Die irakischen Behörden zitierten im Artikel offenbar aus Vernehmungsprotokollen und bezeichnen ihn als IS-Mitglied. Der Mann aus der Schweiz sei in einem Ausbildungslager in Syrien im Umgang mit Waffen geschult worden. Danach, so habe er selber ausgesagt, sei er in den Irak geschickt worden, wo man ihn gefragt habe, über welche Ausbildung er verfügte. «Ich sagte, dass ich im Bereich Strom und Elektrizität arbeitete», so seine Aussage gemäss der irakischen Justiz. Darauf folgte sein brisantes Geständnis: «Für neun Monate baute ich die Schaltkreise für Sprengladungen.» Der Mann aus der Schweiz soll sich demnach als Bombenbauer des IS betätigt haben.

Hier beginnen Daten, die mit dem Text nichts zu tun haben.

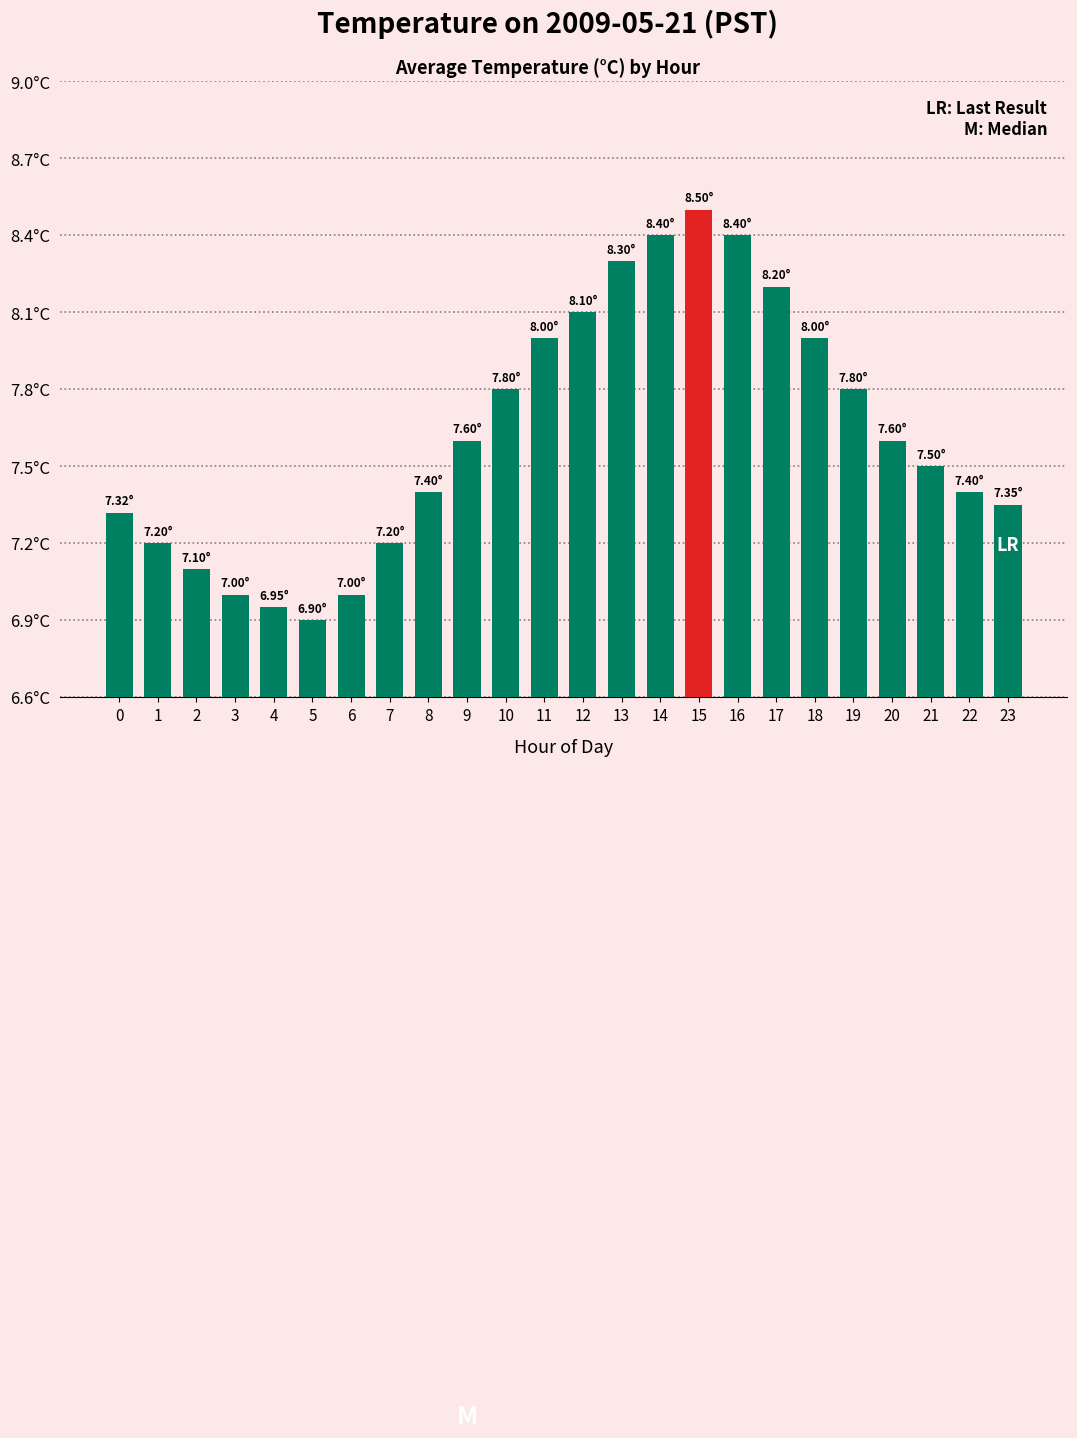

What is the maximum value shown in the chart?

8.5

Recherchen von SRF und Tages-Anzeiger in seinem Umfeld ergaben, dass Obeida in der Schweiz lediglich die Volksschule abgeschlossen habe und es sich bei der Elektronik-Ausbildung um ein mehrmonatiges Praktikum in diesem Bereich handelte.

Bundesanwaltschaft hat Einreisesperre erlassen

Die Bundesanwaltschaft bestätigte gegenüber SRF, gegen diesen Mann in der Schweiz 2015 ein Strafverfahren eröffnet zu haben. Dies wegen des Verdachts des Verstosses gegen Art. 2 des Bundesgesetzes über das Verbot der Gruppierungen «Al-Qaïda» und «Islamischer Staat» und verwandter Organisationen, sowie wegen des Verdachts der Unterstützung bzw. Beteiligung an einer kriminellen Organisation. Das Strafverfahren wurde im Dezember 2016 sistiert.

Das Bundesamt für Polizei Fedpol hat vorsorglich eine Einreisesperre gegen den Mann erlassen, wie Fedpol-Sprecherin Catherine Maret gegenüber SRF bestätigte.

«Es droht die Todesstrafe»

Terrorismusexperte Guido Steinberg sagte im Interview mit SRF, der IS habe ständigen Mangel an Fachpersonal. Er hält es für glaubhaft, dass der Mann aus der Schweiz tatsächlich in Bomben-Fabriken des IS tätig gewesen sei. Zum Video.

Der Mann aus Arbon verfügte in der Schweiz über eine Niederlassungsbewilligung C, nicht aber die Staatsbürgerschaft. Aus diesem Grund leistet das Aussendepartement keinen konsularischen Schutz. Offenbar wurde das türkische Aussenministerium eingeschaltet. Ein lokaler Anwalt scheint daran zu arbeiten, die Vollstreckung eines Todesurteils abzuwenden.